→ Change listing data

---

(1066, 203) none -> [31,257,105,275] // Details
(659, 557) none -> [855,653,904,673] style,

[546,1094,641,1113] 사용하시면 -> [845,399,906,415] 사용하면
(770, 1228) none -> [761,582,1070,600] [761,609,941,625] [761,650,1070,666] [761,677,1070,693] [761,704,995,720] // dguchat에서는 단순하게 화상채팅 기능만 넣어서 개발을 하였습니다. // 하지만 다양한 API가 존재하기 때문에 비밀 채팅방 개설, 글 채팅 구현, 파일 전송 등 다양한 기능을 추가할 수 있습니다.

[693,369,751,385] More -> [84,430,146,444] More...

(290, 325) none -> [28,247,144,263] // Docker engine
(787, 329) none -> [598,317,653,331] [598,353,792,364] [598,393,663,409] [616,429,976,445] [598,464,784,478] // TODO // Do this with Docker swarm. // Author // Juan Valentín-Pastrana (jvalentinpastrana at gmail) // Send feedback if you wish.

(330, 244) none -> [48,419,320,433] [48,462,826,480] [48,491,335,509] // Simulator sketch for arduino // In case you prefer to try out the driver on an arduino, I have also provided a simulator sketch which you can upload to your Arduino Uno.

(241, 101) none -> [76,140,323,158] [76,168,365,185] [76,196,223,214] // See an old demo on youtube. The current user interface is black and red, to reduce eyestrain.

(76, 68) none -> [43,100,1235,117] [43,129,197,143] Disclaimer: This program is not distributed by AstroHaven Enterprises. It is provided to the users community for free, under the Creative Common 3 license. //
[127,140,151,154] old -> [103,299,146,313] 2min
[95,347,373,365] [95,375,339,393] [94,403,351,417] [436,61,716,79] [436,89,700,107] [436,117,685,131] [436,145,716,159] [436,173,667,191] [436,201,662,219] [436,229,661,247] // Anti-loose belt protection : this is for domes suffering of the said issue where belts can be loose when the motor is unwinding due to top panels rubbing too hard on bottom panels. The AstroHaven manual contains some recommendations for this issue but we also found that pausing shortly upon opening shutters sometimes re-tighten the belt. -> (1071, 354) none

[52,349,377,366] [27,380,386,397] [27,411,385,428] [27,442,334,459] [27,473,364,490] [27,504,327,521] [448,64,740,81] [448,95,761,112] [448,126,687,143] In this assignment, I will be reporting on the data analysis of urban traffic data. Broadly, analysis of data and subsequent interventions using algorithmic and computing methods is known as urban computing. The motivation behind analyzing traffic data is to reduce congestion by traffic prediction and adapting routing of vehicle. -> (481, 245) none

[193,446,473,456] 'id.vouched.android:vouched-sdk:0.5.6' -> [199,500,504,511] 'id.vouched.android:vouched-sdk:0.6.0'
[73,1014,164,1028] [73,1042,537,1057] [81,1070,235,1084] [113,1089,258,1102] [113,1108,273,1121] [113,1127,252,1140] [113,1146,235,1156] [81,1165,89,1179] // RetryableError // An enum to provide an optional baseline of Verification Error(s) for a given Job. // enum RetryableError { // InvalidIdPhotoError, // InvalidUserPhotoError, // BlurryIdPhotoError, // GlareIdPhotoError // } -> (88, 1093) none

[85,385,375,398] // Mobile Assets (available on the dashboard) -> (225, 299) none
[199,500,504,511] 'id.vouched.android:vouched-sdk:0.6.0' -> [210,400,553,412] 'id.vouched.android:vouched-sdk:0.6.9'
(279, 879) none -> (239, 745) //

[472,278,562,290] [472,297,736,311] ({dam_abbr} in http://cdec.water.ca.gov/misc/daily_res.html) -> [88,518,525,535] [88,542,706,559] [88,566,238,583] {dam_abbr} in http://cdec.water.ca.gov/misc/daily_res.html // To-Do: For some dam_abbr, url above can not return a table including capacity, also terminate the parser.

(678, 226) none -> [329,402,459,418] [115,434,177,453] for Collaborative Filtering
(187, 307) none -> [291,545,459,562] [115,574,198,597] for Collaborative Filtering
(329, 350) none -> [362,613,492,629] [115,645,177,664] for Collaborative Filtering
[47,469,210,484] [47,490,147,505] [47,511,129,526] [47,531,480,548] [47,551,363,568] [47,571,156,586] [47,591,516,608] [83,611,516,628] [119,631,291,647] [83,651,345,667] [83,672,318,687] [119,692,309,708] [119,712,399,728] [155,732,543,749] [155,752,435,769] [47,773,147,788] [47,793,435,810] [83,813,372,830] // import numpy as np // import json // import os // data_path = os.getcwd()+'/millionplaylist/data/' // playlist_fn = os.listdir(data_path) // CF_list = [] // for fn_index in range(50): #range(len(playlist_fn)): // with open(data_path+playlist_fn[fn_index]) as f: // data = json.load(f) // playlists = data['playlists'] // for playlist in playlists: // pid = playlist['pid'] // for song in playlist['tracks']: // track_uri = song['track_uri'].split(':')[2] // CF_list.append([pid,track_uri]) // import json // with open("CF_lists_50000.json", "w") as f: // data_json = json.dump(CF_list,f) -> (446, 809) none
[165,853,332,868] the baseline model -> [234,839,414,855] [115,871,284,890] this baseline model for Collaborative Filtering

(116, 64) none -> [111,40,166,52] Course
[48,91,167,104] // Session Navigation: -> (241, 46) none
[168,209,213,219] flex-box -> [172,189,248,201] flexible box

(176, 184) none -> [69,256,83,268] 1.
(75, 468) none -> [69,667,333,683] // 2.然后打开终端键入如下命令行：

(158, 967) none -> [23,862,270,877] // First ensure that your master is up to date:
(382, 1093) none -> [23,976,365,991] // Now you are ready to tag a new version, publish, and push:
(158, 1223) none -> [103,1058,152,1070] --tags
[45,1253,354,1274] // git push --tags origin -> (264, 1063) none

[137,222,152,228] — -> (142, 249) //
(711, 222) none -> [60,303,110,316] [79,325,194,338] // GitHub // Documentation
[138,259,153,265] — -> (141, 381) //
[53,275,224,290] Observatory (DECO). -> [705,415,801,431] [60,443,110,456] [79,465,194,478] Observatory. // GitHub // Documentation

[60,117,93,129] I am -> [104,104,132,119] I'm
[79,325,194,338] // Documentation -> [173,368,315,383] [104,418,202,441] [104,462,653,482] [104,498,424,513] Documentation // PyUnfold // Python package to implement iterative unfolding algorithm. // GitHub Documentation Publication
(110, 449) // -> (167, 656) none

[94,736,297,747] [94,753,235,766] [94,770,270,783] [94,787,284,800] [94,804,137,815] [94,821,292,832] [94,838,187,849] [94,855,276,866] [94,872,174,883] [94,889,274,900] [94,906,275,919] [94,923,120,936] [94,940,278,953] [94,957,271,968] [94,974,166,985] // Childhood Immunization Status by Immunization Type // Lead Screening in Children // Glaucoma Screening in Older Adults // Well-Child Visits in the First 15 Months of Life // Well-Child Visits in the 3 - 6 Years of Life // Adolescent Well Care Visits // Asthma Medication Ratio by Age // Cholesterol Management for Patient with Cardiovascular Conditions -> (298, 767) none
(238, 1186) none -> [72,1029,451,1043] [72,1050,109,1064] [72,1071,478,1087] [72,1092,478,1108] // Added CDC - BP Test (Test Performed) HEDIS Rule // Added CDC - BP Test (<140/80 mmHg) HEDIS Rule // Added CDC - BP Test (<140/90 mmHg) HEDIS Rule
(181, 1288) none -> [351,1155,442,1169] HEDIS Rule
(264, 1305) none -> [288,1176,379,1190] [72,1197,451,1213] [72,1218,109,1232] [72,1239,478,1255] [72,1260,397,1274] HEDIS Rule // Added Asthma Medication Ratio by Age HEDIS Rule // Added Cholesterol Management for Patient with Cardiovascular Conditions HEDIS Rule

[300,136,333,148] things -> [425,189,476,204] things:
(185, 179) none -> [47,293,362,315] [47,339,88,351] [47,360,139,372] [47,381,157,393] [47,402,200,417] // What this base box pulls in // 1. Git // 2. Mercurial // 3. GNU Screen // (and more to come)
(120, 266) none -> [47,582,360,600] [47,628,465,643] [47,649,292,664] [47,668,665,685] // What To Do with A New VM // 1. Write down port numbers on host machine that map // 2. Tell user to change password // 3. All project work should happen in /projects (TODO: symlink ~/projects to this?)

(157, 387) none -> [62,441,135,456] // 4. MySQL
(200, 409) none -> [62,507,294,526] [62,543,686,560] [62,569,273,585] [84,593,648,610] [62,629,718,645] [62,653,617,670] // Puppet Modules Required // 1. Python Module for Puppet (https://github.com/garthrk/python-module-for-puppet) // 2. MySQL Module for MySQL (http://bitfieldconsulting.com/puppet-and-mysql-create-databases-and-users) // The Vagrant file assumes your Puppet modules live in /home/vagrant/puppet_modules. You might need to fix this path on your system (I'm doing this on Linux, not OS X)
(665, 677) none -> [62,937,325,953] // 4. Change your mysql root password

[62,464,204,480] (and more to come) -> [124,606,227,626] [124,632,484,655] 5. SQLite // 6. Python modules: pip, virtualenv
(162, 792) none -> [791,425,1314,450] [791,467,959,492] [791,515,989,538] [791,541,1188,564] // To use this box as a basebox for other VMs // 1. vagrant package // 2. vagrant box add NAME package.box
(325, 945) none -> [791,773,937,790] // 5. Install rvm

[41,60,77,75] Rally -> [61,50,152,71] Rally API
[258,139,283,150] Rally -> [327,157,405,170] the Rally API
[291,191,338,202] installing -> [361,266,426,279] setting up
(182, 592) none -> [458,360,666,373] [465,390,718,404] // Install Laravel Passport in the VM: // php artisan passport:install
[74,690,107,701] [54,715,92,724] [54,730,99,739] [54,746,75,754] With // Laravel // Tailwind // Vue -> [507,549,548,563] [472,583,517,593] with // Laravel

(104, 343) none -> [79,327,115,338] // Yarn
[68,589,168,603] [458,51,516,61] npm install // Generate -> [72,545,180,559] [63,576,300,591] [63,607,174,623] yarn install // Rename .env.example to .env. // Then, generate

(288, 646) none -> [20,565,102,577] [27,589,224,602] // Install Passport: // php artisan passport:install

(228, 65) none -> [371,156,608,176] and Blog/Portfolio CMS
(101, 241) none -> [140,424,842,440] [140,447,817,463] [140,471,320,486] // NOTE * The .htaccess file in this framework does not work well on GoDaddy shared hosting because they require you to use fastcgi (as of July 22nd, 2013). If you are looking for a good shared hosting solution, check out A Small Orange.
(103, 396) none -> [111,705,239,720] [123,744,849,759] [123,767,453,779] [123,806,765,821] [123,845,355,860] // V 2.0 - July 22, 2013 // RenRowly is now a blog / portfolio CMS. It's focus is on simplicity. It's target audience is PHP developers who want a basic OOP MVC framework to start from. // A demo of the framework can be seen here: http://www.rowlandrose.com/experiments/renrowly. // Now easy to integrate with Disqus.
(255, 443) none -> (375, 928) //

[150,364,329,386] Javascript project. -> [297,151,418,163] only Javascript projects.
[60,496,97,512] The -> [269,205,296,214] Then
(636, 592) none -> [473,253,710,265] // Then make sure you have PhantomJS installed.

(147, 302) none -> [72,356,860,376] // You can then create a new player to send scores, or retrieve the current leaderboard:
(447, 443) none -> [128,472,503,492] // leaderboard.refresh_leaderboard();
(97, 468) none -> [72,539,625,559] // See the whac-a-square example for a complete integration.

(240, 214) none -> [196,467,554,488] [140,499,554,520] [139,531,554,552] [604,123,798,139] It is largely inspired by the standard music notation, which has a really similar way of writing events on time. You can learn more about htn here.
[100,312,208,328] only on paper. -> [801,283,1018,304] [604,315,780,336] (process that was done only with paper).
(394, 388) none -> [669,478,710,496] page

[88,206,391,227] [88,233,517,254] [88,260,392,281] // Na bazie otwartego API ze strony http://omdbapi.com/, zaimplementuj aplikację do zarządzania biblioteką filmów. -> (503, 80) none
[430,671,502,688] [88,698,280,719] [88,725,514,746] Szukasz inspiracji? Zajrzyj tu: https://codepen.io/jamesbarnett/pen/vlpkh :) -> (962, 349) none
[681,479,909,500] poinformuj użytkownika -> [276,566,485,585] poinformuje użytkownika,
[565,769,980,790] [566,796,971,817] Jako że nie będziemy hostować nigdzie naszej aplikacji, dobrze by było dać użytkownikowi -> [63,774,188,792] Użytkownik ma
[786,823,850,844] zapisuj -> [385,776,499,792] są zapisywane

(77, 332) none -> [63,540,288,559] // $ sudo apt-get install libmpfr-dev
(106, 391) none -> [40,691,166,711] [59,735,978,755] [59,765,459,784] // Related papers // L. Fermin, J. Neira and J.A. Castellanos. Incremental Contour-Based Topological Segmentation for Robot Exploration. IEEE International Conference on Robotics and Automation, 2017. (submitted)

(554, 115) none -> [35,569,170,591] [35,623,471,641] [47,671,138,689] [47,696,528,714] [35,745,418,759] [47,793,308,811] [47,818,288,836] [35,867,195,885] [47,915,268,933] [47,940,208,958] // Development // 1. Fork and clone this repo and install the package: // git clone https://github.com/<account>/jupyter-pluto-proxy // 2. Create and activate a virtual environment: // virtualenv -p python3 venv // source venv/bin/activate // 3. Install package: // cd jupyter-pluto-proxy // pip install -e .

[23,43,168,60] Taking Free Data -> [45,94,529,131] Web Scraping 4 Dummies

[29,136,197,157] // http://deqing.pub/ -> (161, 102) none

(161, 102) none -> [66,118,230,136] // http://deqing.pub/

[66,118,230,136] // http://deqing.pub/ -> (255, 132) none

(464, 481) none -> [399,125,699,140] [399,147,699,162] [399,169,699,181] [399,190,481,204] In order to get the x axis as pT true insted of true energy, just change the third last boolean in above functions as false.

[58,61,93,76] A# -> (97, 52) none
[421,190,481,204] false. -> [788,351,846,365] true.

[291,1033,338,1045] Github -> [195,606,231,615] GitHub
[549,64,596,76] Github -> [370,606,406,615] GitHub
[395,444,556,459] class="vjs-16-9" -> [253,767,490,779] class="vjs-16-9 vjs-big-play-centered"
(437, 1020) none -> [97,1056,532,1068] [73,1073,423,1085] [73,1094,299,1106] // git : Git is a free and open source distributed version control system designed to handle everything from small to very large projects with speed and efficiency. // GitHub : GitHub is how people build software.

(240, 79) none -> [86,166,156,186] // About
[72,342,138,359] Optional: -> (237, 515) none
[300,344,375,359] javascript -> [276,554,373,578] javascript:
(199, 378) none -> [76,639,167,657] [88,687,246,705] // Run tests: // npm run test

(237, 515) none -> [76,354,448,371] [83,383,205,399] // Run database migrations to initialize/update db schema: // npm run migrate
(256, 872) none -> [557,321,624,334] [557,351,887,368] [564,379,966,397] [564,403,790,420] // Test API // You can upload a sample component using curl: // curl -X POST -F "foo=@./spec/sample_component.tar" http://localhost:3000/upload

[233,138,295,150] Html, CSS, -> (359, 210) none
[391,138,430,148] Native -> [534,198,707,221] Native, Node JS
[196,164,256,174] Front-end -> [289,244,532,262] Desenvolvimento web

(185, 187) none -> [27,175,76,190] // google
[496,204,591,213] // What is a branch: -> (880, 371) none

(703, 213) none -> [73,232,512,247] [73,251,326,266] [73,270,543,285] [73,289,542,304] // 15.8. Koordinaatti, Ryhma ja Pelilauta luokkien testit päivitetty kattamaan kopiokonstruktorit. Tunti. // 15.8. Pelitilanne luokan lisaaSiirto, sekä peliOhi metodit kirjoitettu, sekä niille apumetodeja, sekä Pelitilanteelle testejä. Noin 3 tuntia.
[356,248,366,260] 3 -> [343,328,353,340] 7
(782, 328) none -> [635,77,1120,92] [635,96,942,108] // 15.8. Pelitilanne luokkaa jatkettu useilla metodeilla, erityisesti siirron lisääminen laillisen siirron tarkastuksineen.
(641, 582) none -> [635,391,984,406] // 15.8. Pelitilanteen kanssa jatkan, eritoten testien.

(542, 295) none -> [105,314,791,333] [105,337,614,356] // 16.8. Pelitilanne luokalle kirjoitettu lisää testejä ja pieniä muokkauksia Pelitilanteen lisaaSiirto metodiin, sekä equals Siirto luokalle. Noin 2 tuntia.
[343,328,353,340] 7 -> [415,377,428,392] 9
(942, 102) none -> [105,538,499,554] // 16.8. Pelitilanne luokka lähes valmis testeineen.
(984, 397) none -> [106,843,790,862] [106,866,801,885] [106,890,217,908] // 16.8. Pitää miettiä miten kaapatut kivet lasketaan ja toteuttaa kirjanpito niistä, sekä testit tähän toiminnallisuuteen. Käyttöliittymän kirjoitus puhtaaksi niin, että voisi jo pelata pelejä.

---

→ Exercise
For the word "testejä", go through the records and show each line that carries it.

→ Result of this exercise
(703, 213) none -> [73,232,512,247] [73,251,326,266] [73,270,543,285] [73,289,542,304] // 15.8. Koordinaatti, Ryhma ja Pelilauta luokkien testit päivitetty kattamaan kopiokonstruktorit. Tunti. // 15.8. Pelitilanne luokan lisaaSiirto, sekä peliOhi metodit kirjoitettu, sekä niille apumetodeja, sekä Pelitilanteelle testejä. Noin 3 tuntia.
(542, 295) none -> [105,314,791,333] [105,337,614,356] // 16.8. Pelitilanne luokalle kirjoitettu lisää testejä ja pieniä muokkauksia Pelitilanteen lisaaSiirto metodiin, sekä equals Siirto luokalle. Noin 2 tuntia.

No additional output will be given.